Addressing journalists in Abuja on Monday, PENGASSAN President, Comrade Festus Osifo, said that although President Bola Tinubu’s recently signed Upstream Petroleum Operations Cost Efficiency Incentives Order (2025) was a step in the right direction, it failed to tackle the core issue — insecurity.
“The chief reason international oil companies are leaving Nigeria is insecurity,” Osifo stated. “The cost of securing infrastructure has become prohibitive. That’s why countries like Mozambique, Guyana, Angola, and Congo are now more attractive to investors.”

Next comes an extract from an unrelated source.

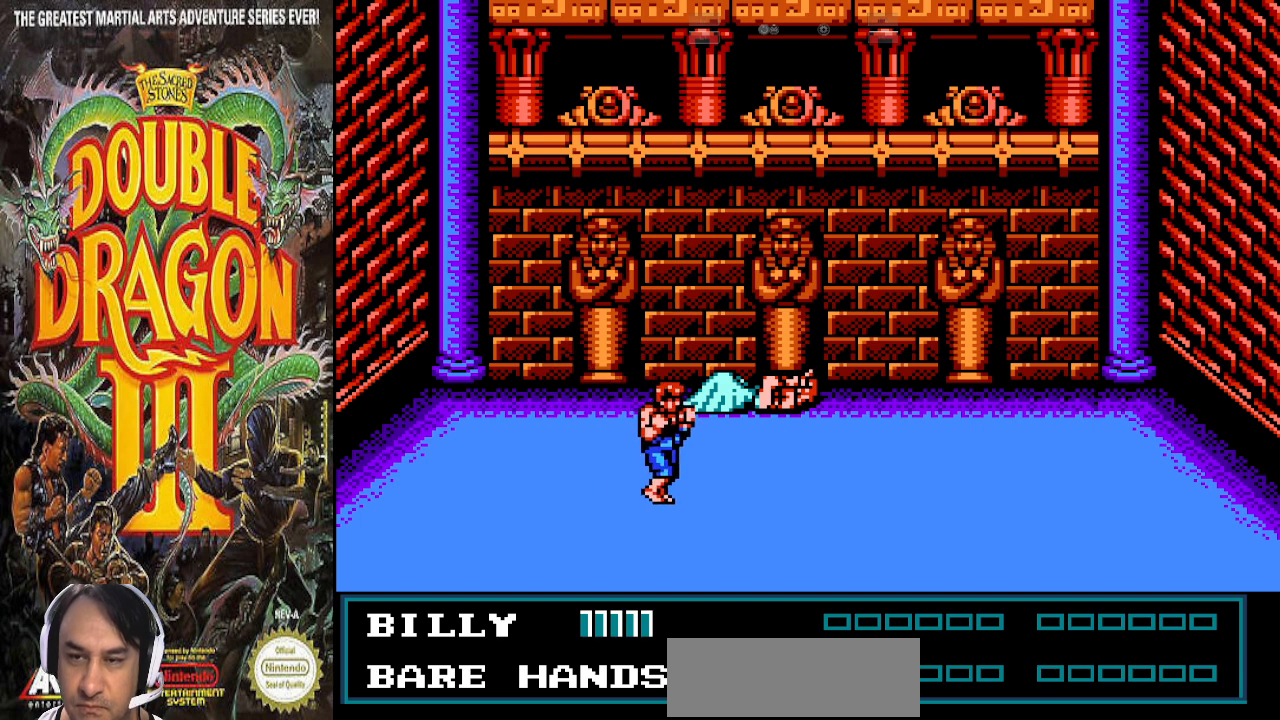
{"buttons": ["DPAD_RIGHT"], "events": []}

The executive order, signed in May, introduces up to 20% performance-based tax credits for upstream oil companies that meet specific cost-efficiency benchmarks. But according to PENGASSAN, this incentive cannot outweigh the burden of massive private security spending by oil firms operating in Nigeria.
“For one offshore installation, you need at least three to four security vessels, manned by naval personnel — all paid for by the companies,” Osifo explained. “In Ghana, the government provides this protection.”
He urged the Federal Government to assume full responsibility for securing oil assets, arguing that security should not be outsourced at great cost to private investors — a practice he described as costing “hundreds of millions of dollars annually.”
Calls for NLNG-Style Reform in Refinery Management
PENGASSAN also called for the adoption of the Nigeria Liquefied Natural Gas (NLNG) model to revamp the country’s moribund refineries. Osifo proposed that the Federal Government hold a minority stake while bringing in competent international investors to manage the facilities.
“The NLNG model has worked. Why can’t we replicate this structure for the refineries, particularly the Port Harcourt refinery? It would eliminate political interference and boost efficiency,” he said.
He further alleged that some refineries remain shut due to political interests, not operational deficiencies.
Fuel Price Discrepancies and Local Content Concerns
The union also raised questions about the transparency of petrol pricing. Osifo noted that despite crude oil prices dropping from $80 to around $60 per barrel in recent months, Nigerians saw no corresponding reduction at the pump.
“When crude was $60, petrol should have sold between N700 and N750 per litre — not N900. Nigerians were being exploited,” he said, calling on the Nigerian Midstream and Downstream Petroleum Regulatory Authority (NMDPRA) to act swiftly to protect consumers.
In a related development, PENGASSAN announced a new agreement with Sterling Oil Company aimed at curbing expatriate dominance in Nigeria’s oil and gas sector and prioritising skills transfer to Nigerian workers.
Democracy Day Message: Deliver on Good Governance
Marking Nigeria’s Democracy Day, Osifo reminded the government of the spirit of June 12, emphasizing that democracy must translate into improved welfare for citizens.
“Democracy should bring food to the table, quality healthcare, access to education, and jobs. After 26 years, we should not still be grappling with basic necessities,” he said.
The union’s message comes at a critical time as Nigeria seeks to attract foreign investment into its oil sector while battling security threats, political interference, and rising living costs.